Leaders and negotiators from 196 countries, including India, gathered here in Canada for a two-week conference expected to adopt a landmark agreement to halt and reverse nature loss by 2030.
During the UN Biodiversity Conference (COP15) being held from December 7 to 19, about 20,000 delegates from across the world will negotiate an eight-year plan to preserve and restore biodiversity.
They will do so through the Convention on Biological Diversity (CBD), a treaty adopted for the conservation and sustainable use of biological diversity and related issues.
Among the key issues under discussion are preserving 30 per cent of the world’s land and water by 2030, and accepting the fair and equitable sharing of benefits of genetic resources.
Addressing the opening ceremony of COP15 on a windy cold day, Canadian Prime Minister Justin Trudeau said: “Nature is under threat; In fact, it’s under attack. The job we’re doing as a world is just not good enough.” He said Canada is committed to safeguarding nature, noting it has agreed to protect 30 per cent of nature by 2030.
Trudeau’s speech was briefly interrupted by a group of Indigenous protesters' singing and drum beating.
Speaking on the occasion, UN Secretary-General Antonio Guterres urged the governments to come together and stop “waging war on nature.” “Nature is humanity’s best friend. Without nature, we have nothing. Without nature, we are nothing,” he said.
Guterres took aim at multinational corporations which, he said, are “filling their bank accounts while emptying our world of its natural gifts” and making ecosystems “playthings of profit”.
He condemned the concentration of wealth and power in the hands of a tiny number of mega-rich individuals.
This phenomenon works against nature and the real interests of the majority: “the deluded dreams of billionaires aside, there is no Planet B,” he said.
Huang Runqiu, China’s minister of ecology and environment who serves as the president of the COP15 conference, thanked Canada for hosting the summit.
“This is a historic moment, urgent action is required,” Runqui said.
Elizabeth Maruma Mrema, the executive secretary for the UN convention on biodiversity, said people need to pay attention and the negotiators need to get this right because "biodiversity underpins our very existence on this planet.” "It is the food we eat, the water we need, we use, we drink, the clean air we want to breathe, the goods and services, the health, in terms of medicines," she said.
While the biodiversity COP – short for Conference of the Parties – takes place every two years, this year’s summit is hailed as the biggest in 10 years as a new global biodiversity framework is set to be adopted.
The Post-2020 Global Biodiversity Framework will be the first global framework on biodiversity adopted since the Aichi Biodiversity Targets in 2010.
In 2010 at COP10 in Nagoya, Japan, the governments set out to meet the 20 Aichi Biodiversity Targets by 2020, including that natural habitat loss would be halved and plans for sustainable consumption and production would be implemented.
According to a 2020 CBD report, none of these targets have been fully met.

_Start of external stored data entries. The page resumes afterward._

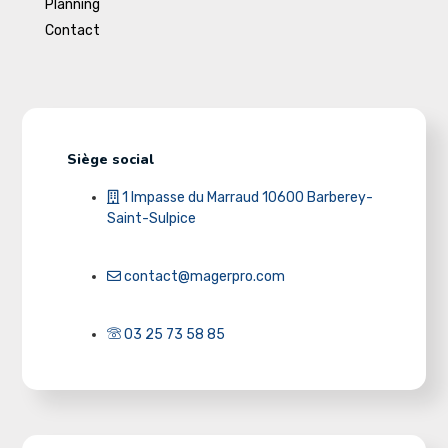
Planning
Contact
Siège social
1 Impasse du Marraud 10600 Barberey-
Saint-Sulpice
contact@magerpro.com
03 25 73 58 85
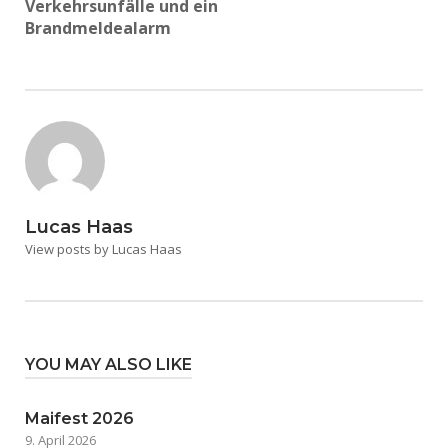
Verkehrsunfälle und ein
Brandmeldealarm
Lucas Haas
View posts by Lucas Haas
YOU MAY ALSO LIKE
Maifest 2026
9. April 2026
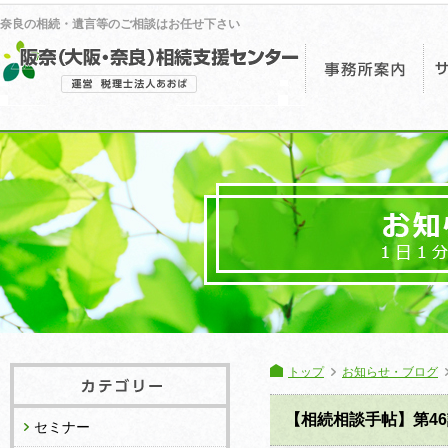
奈良の相続・遺言等のご相談はお任せ下さい
事
トップ
お知らせ・ブログ
【相続相談手帖】第4
セミナー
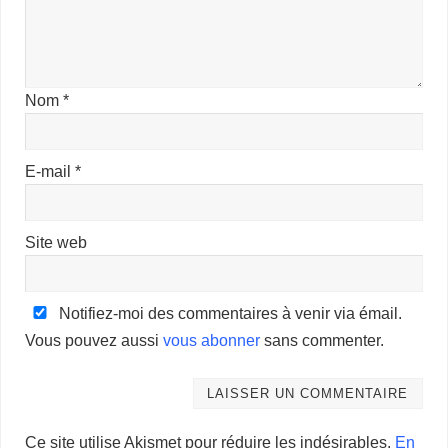
Nom
*
E-mail
*
Site web
Notifiez-moi des commentaires à venir via émail.
Vous pouvez aussi
vous abonner
sans commenter.
Ce site utilise Akismet pour réduire les indésirables.
En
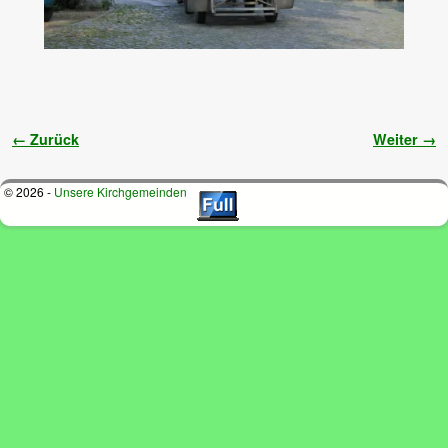
Bilder-Navigation
← Zurück
Weiter →
© 2026 -
Unsere Kirchgemeinden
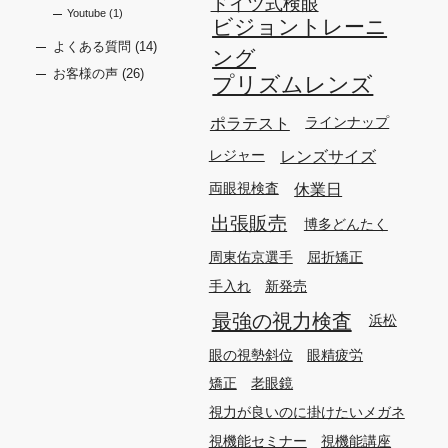
ドイツ式検眼
Youtube
(1)
ビジョントレーニ
よくある質問
(14)
ング
お客様の声
(26)
プリズムレンズ
ポラテスト
ラインナップ
レンズサイズ
レジャー
休業日
両眼視検査
出張販売
博多どんたく
周東佑京選手
屈折矯正
手入れ
新発売
最強の視力検査
浜松
眼の視勢斜位
眼精疲労
矯正
老眼鏡
視力が良いのに掛けたいメガネ
視機能セミナー
視機能講座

The planet is experiencing its largest loss of life since the dinosaur era ended: one million plant and animal species are now threatened with extinction, according to a UN report.
Most countries in Asia have failed to achieve a global minimum target of protecting at least 17 per cent of land by 2020, according to a recent study based on data from 40 countries.
United Nations Environment Programme (UNEP) Executive Director Inger Andersen said the world cannot afford to continue treading a path through the fragile web of nature and biodiversity to clear the way for human development.
“Species, ecosystems, and the benefits that they provide, upon which we all depend, are degrading and slowly dying. The loss and degradation of biodiversity come with a cost we measure in not just dollars but in livelihoods, hunger, disease, vulnerability, well-being and deaths,” Inger added.
Monitored wildlife populations - mammals, birds, amphibians, reptiles and fish - have seen a devastating 69 per cent drop on average since 1970, according to the Living Planet Report (LPR) 2022 of the World Wildlife Fund (WWF).
The report highlights the stark outlook of the state of nature and urgently warns governments, businesses and the public to take transformative action to reverse the destruction of biodiversity.
As many as 196 countries have ratified the Convention on Biological Diversity and will need to adopt the framework at the meeting in Montreal.
COP15 aims to achieve a historic agreement to halt and reverse nature loss, on par with the 2015 Paris Climate Agreement. What is adopted in Montreal will essentially be a global blueprint to save the planet’s dwindling biodiversity.
The draft framework includes over 20 targets from proposals to reduce pesticide use, address invasive species, reform or eliminate subsidies that are harmful to the environment, and increase financing for nature from both public and private sources.
However, negotiators face major hurdles before countries can agree to the goals scientists say are needed.